Greenspan's measured confidence wasn't enough to rescue equity prices, however. The day he spoke was one of the worst ever for the stock market. And the plunge continued. On July 22, the widely watched Dow Jones Industrial Average fell below 8,000 for the first time since October 1998. As recently as last March the average had been 25% higher.

Equity markets, of course, have been distracted lately from economic fundamentals they usually track. Multiple disclosures about corporate fraud, compounded by auditing lapses, have investors wondering what to believe in company reports. Flocks of them are reported to be fleeing the market. Because of the panic, analysts last week professed not to know where stock-price plunges might end.

Political pressure is intense for US President George W. Bush to reverse the trend. It's an election year. Presidents get blame or credit for economic developments whether or not they have anything to do with them. By that standard, Bush should benefit from the economy's apparent resiliency. But his opponents naturally focus on the reeling stock market as the proxy for national economic health. That's where the bad news is. And that's politics.

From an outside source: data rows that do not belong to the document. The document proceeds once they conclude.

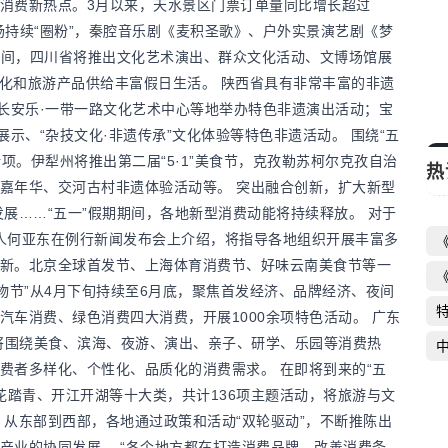
消费新热点。3月以来，天水景区门票订单量同比增长超过
市场持续“圈粉”，秦腔音乐剧《麦积圣歌》、户外实景演艺剧《梦
期期间，四川省将推出文化艺术演出、群众文化活动、文博场馆展
文化和旅游产品供给丰富假日生活。 陕西省具有非常丰富的非遗
、长安乐·一带一路文化艺术中心等地举办特色非遗演出活动；宝
示、“杂技文化·非遗传承”文化体验等特色非遗活动。 围绕“五
项。伊犁州将推出第二届“5·1”美食节，克孜勒苏柯尔克孜自治
热
嘉年华、交河古村非遗体验活动等。 突出融合创新，扩大新型
展……“五一”假期期间，各地新型消费动能将持续释放。 对于
言人何亚东在例行新闻发布会上介绍，将指导各地组织开展丰富多
新。北京全球首发节、上海体育消费节、好味云南美食节等一
物节”从4月下旬持续至6月底，聚焦首发经济、品牌经济、夜间
车消费、绿色消费四大消费，开展1000余项特色活动。 广东
，将围绕美食、滨海、夜游、演出、亲子、研学、乐园等消费热
费者多样化、个性化、品质化的消费需求。 在即将到来的“五
花踏青、开江开湖等十大类，共计136项主题活动，将旅游与文
、从东部到西部，各地通过政策和活动“双轮驱动”，不断推陈出
产业的协同发展。 “各个地方都在打造消费品牌，改善消费条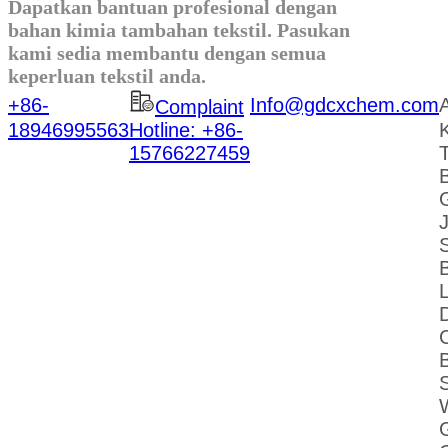
Dapatkan bantuan profesional dengan
bahan kimia tambahan tekstil. Pasukan
kami sedia membantu dengan semua
keperluan tekstil anda.
+86-
Info@gdcxchem.com
Complaint
18946995563
Hotline: +86-
K
15766227459
L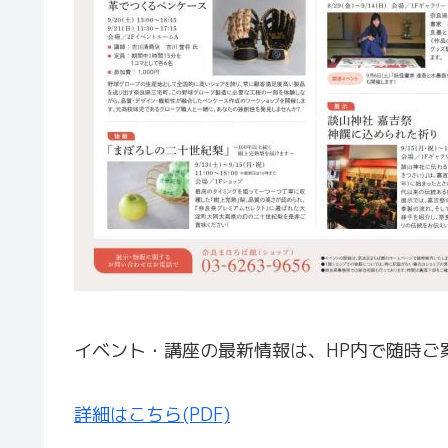
イベント・講座の最新情報は、HP内で随時ご
詳細はこちら(PDF)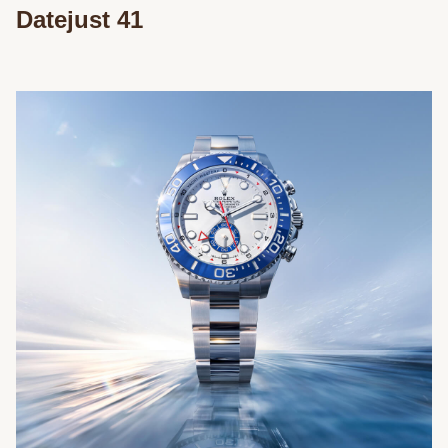
Datejust 41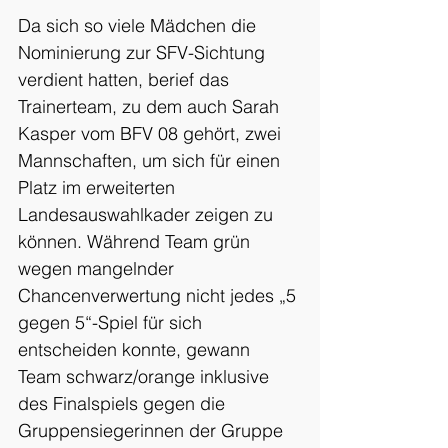
Da sich so viele Mädchen die 
Nominierung zur SFV-Sichtung 
verdient hatten, berief das 
Trainerteam, zu dem auch Sarah 
Kasper vom BFV 08 gehört, zwei 
Mannschaften, um sich für einen 
Platz im erweiterten 
Landesauswahlkader zeigen zu 
können. Während Team grün 
wegen mangelnder 
Chancenverwertung nicht jedes „5 
gegen 5“-Spiel für sich 
entscheiden konnte, gewann 
Team schwarz/orange inklusive 
des Finalspiels gegen die 
Gruppensiegerinnen der Gruppe 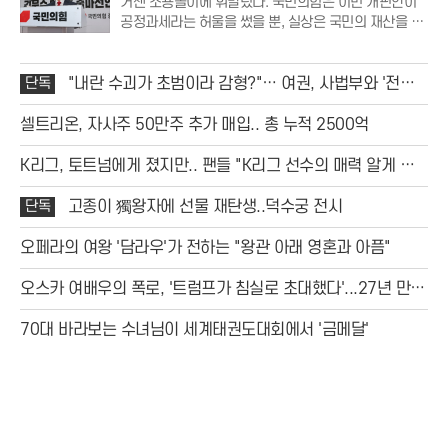
거센 소용돌이에 휘말렸다. 국민의힘은 이번 개편안이
공정과세라는 허울을 썼을 뿐, 실상은 국민의 재산을 무
분별하게 뺏어가는 조세 강탈에 불과하다며 강력한 비
판의 목소리를 높였다. 특히 부동산 보유세 인상과 저출
생 대응 세액공제 폐지 등 민생과 직결된 항목들이
단독
"내란 수괴가 초범이라 감형?"… 여권, 사법부와 '전면
전' 선포
셀트리온, 자사주 50만주 추가 매입.. 총 누적 2500억
K리그, 토트넘에게 졌지만.. 팬들 "K리그 선수의 매력 알게 됐
다"
단독
고종이 獨왕자에 선물 재탄생..덕수궁 전시
오페라의 여왕 '담라우'가 전하는 "왕관 아래 영혼과 아픔"
오스카 여배우의 폭로, '트럼프가 침실로 초대했다'...27년 만에
밝혀진 충격 스캔들
70대 바라보는 수녀님이 세계태권도대회에서 '금메달'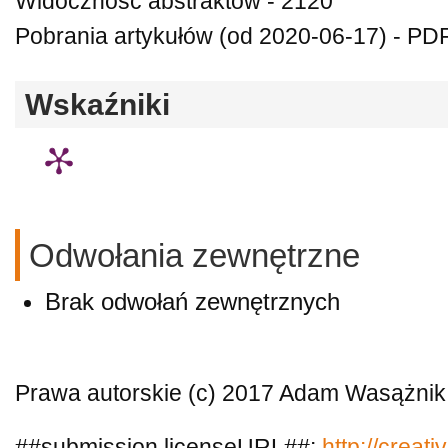
Widoczność abstraktów - 2120
Pobrania artykułów (od 2020-06-17) - PDF
Wskaźniki
Odwołania zewnętrzne
Brak odwołań zewnętrznych
Prawa autorskie (c) 2017 Adam Wasążnik
##submission.licenseURL##:
http://creat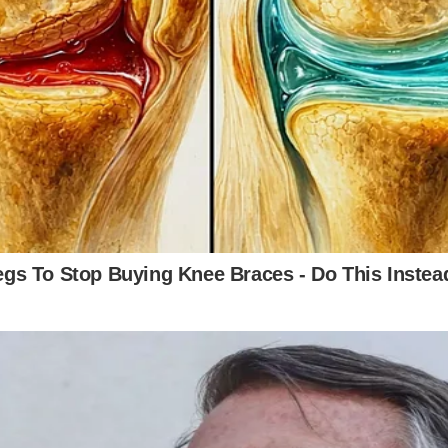
 VIVO: Moraes prende mais de 200 (veja o vídeo)
u o Brasil prende Moraes ou Moraes prende o Brasil"... O d
 um ex-aluno do ministro do STF
nda persistem sobre o dia 8 de janeiro de 2023. Tudo o que acon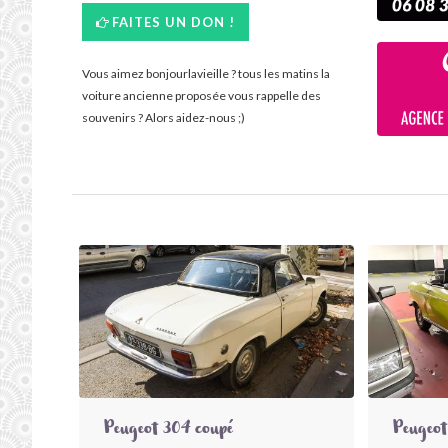
FAITES UN DON !
Vous aimez bonjourlavieille ? tous les matins la
voiture ancienne proposée vous rappelle des
souvenirs ? Alors aidez-nous ;)
Peugeot 304 coupé
Peugeot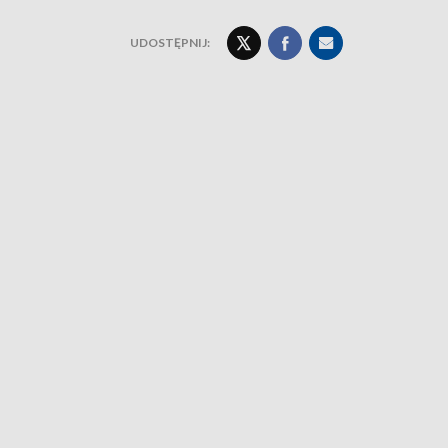
UDOSTĘPNIJ: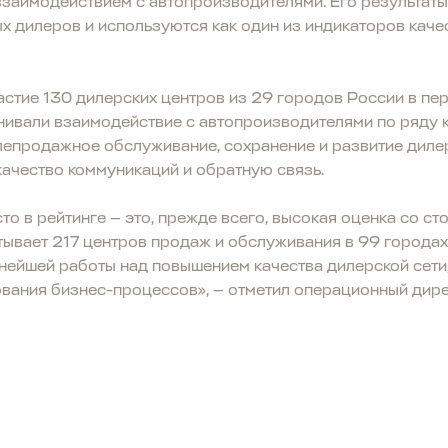
взаимодействием с автопроизводителями. Его результат
 дилеров и используются как один из индикаторов каче
астие 130 дилерских центров из 29 городов России в пе
нивали взаимодействие с автопроизводителями по ряду 
епродажное обслуживание, сохранение и развитие дилер
качество коммуникаций и обратную связь.
о в рейтинге — это, прежде всего, высокая оценка со с
тывает 217 центров продаж и обслуживания в 99 города
ьнейшей работы над повышением качества дилерской сети
вания бизнес-процессов», — отметил операционный дир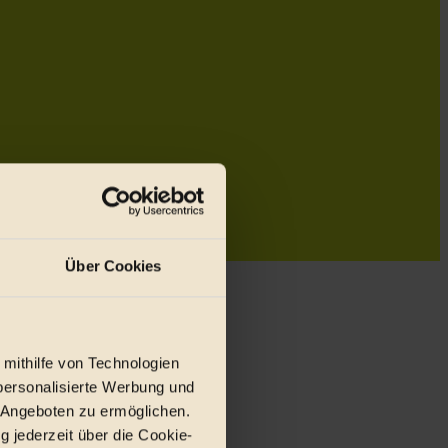
Über Cookies
 mithilfe von Technologien
personalisierte Werbung und
 Angeboten zu ermöglichen.
g jederzeit über die Cookie-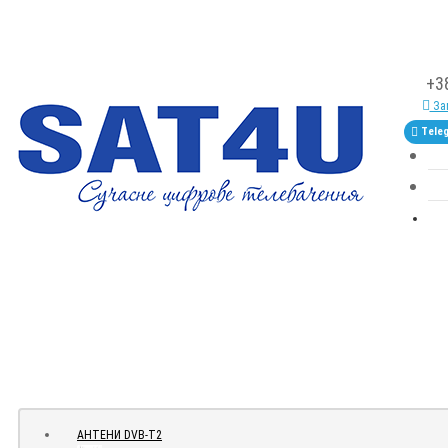
+3
Зам
Tele
АНТЕНИ DVB-Т2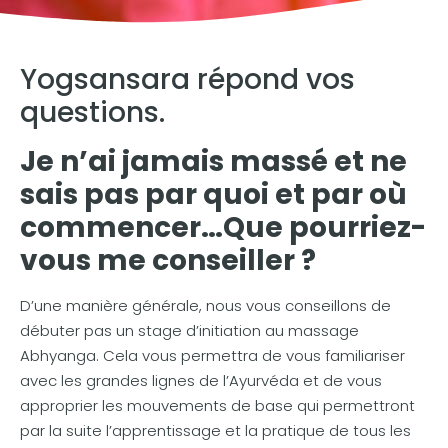
Yogsansara répond vos
questions.
Je n’ai jamais massé et ne
sais pas par quoi et par où
commencer…
Que pourriez-
vous me conseiller ?
D’une manière générale, nous vous conseillons de
débuter pas un stage d’initiation au massage
Abhyanga. Cela vous permettra de vous familiariser
avec les grandes lignes de l’Ayurvéda et de vous
approprier les mouvements de base qui permettront
par la suite l’apprentissage et la pratique de tous les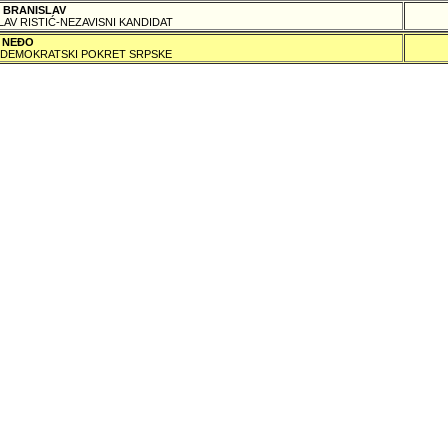
 BRANISLAV
LAV RISTIĆ-NEZAVISNI KANDIDAT
 NEÐO
DEMOKRATSKI POKRET SRPSKE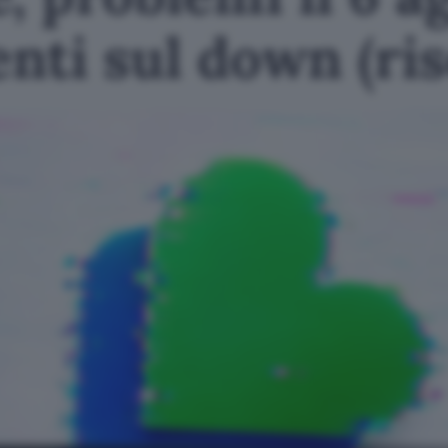
ti sul down (ris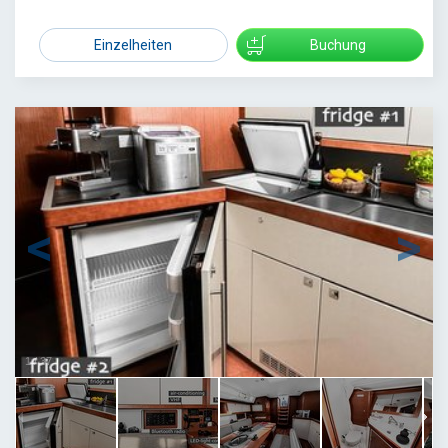
1500
Einzelheiten
Buchung
1
/
37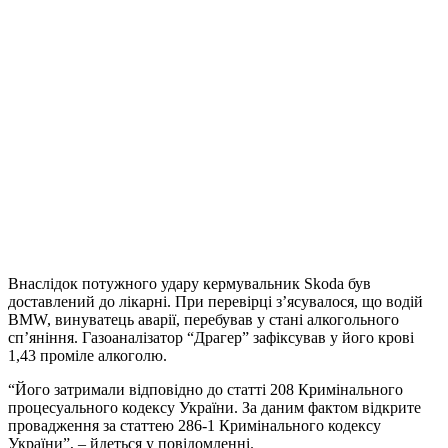
Внаслідок потужного удару кермувальник Skoda був
доставлений до лікарні. При перевірці з’ясувалося, що водій
BMW, винуватець аварії, перебував у стані алкогольного
сп’яніння. Газоаналізатор “Драгер” зафіксував у його крові
1,43 проміле алкоголю.
“Його затримали відповідно до статті 208 Кримінального
процесуального кодексу України. За даним фактом відкрите
провадження за статтею 286-1 Кримінального кодексу
України”, – йдеться у повідомленні.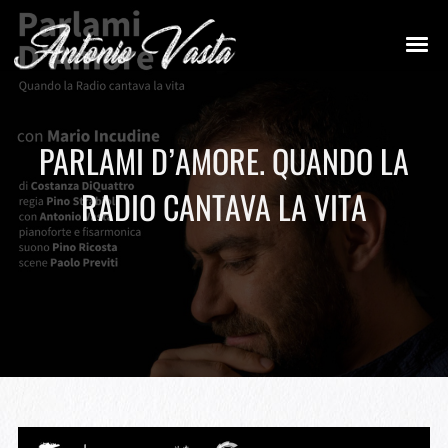
PARLAMI D’AMORE. QUANDO LA
RADIO CANTAVA LA VITA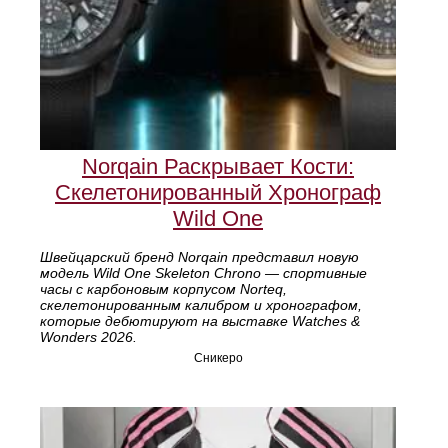
Norqain Раскрывает Кости:
Скелетонированный Хронограф
Wild One
Швейцарский бренд Norqain представил новую
модель Wild One Skeleton Chrono — спортивные
часы с карбоновым корпусом Norteq,
скелетонированным калибром и хронографом,
которые дебютируют на выставке Watches &
Wonders 2026.
Сникеро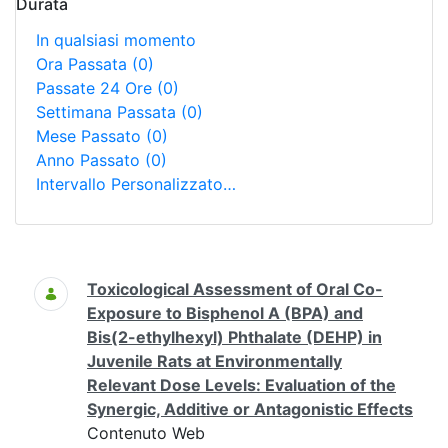
Durata
In qualsiasi momento
Ora Passata
(0)
Passate 24 Ore
(0)
Settimana Passata
(0)
Mese Passato
(0)
Anno Passato
(0)
Intervallo Personalizzato…
Ricerca
Toxicological Assessment of Oral Co-
Exposure to Bisphenol A (BPA) and
Bis(2-ethylhexyl) Phthalate (DEHP) in
Juvenile Rats at Environmentally
Relevant Dose Levels: Evaluation of the
Synergic, Additive or Antagonistic Effects
Contenuto Web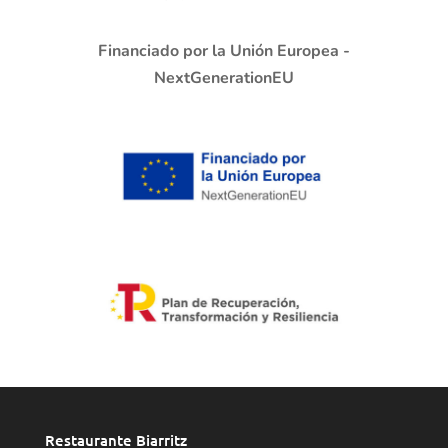
Financiado por la Unión Europea -
NextGenerationEU
Restaurante Biarritz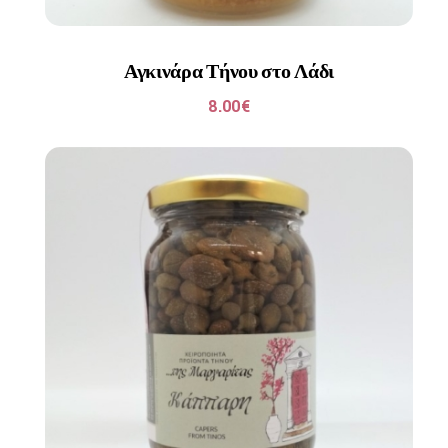
Αγκινάρα Τήνου στο Λάδι
8.00
€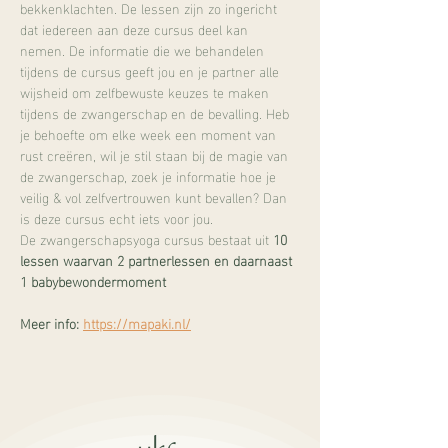
bekkenklachten. De lessen zijn zo ingericht 
dat iedereen aan deze cursus deel kan 
nemen. De informatie die we behandelen 
tijdens de cursus geeft jou en je partner alle 
wijsheid om zelfbewuste keuzes te maken 
tijdens de zwangerschap en de bevalling. Heb 
je behoefte om elke week een moment van 
rust creëren, wil je stil staan bij de magie van 
de zwangerschap, zoek je informatie hoe je 
veilig & vol zelfvertrouwen kunt bevallen? Dan 
is deze cursus echt iets voor jou.
De zwangerschapsyoga cursus bestaat uit 
10 
lessen waarvan 2 partnerlessen en daarnaast 
1 babybewondermoment
Meer info: 
https://mapaki.nl/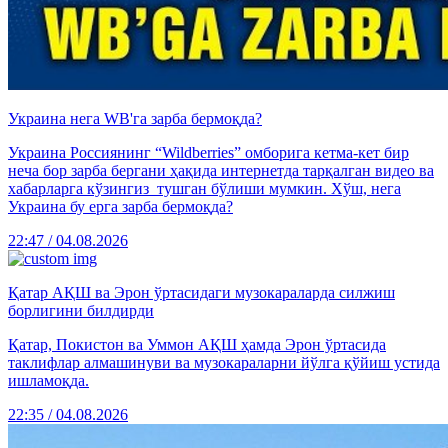
Украина нега WB'га зарба бермоқда?
Украина Россиянинг “Wildberries” омборига кетма-кет бир
неча бор зарба бергани ҳақида интернетда тарқалган видео ва
хабарларга кўзингиз тушган бўлиши мумкин. Хўш, нега
Украина бу ерга зарба бермоқда?
22:47 / 04.08.2026
Қатар АҚШ ва Эрон ўртасидаги музокараларда силжиш
борлигини билдирди
Қатар, Покистон ва Уммон АҚШ ҳамда Эрон ўртасида
таклифлар алмашинуви ва музокараларни йўлга қўйиш устида
ишламоқда.
22:35 / 04.08.2026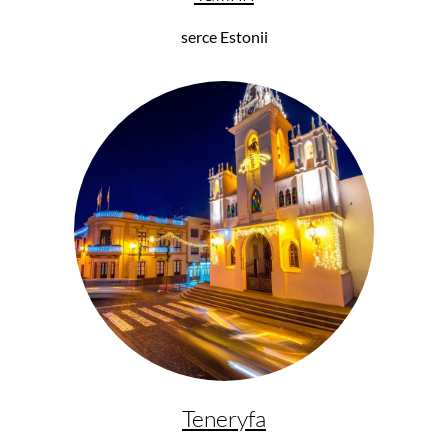
serce Estonii
Teneryfa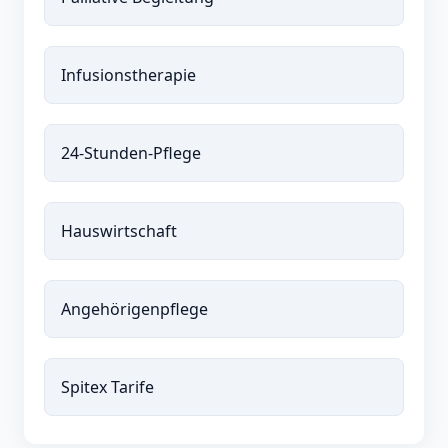
Infusionstherapie
24-Stunden-Pflege
Hauswirtschaft
Angehörigenpflege
Spitex Tarife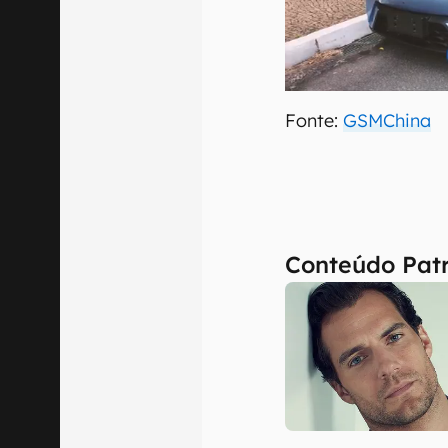
Fonte:
GSMChina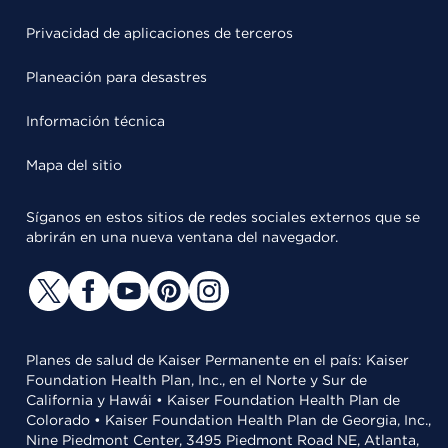
Privacidad de aplicaciones de terceros
Planeación para desastres
Información técnica
Mapa del sitio
Síganos en estos sitios de redes sociales externos que se
abrirán en una nueva ventana del navegador.
Planes de salud de Kaiser Permanente en el país: Kaiser
Foundation Health Plan, Inc., en el Norte y Sur de
California y Hawái • Kaiser Foundation Health Plan de
Colorado • Kaiser Foundation Health Plan de Georgia, Inc.,
Nine Piedmont Center, 3495 Piedmont Road NE, Atlanta,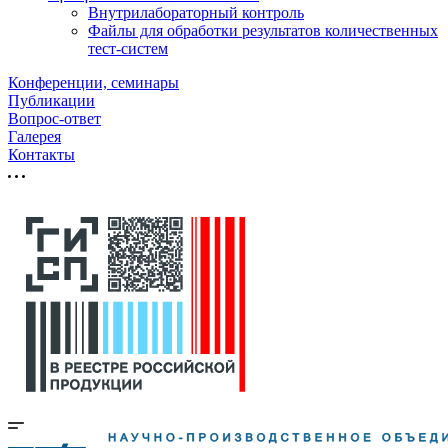
Внутрилабораторный контроль
Файлы для обработки результатов количественных
тест-систем
Конференции, семинары
Публикации
Вопрос-ответ
Галерея
Контакты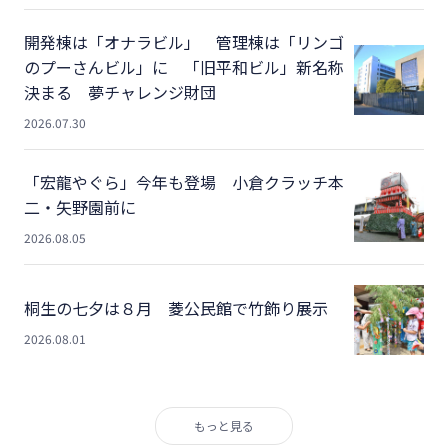
開発棟は「オナラビル」 管理棟は「リンゴ
のプーさんビル」に 「旧平和ビル」新名称
決まる 夢チャレンジ財団
2026.07.30
「宏龍やぐら」今年も登場 小倉クラッチ本
二・矢野園前に
2026.08.05
桐生の七夕は８月 菱公民館で竹飾り展示
2026.08.01
もっと見る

Bush, in fact, can't do anything about equity values and shouldn't try. He can do something about the panic depressing equity values, though, and says he eagerly will. He can sign tough legislation that at this writing was due any minute from Congress to treat corporate fraud as the serious crime that it is, to police accounting and auditing systems that have failed at self-regulation, and to provide for strong enforcement. That's the best antidote available for the recent panic, especially if accompanied by aggressive prosecution of business miscreants who have soiled the system that enriched them.

Opportunity for industry

For the oil and gas industry, disengagement of equity markets from economic indicators creates an opportunity. The popular tendency over at least the past decade has been to equate economic activity with aggregate equity values and to isolate energy consumption for regulation as strictly an environmentally regrettable phenomenon. In fact, energy consumption by nature represents work performed and is therefore a better proxy for economic conditions than the stock market. Beyond its environmental disadvantages, which have proven to be very manageable, energy consumption is a prime factor of national prosperity.

The US needed the reminder that equity prices are giving it that an economy is more than financial markets. With Congress now grappling over energy legislation, the country could use a further reminder about the inseparability of energy consumption and human well-being. Divergence of economic and market indicators makes this a good time for the industry to provide it.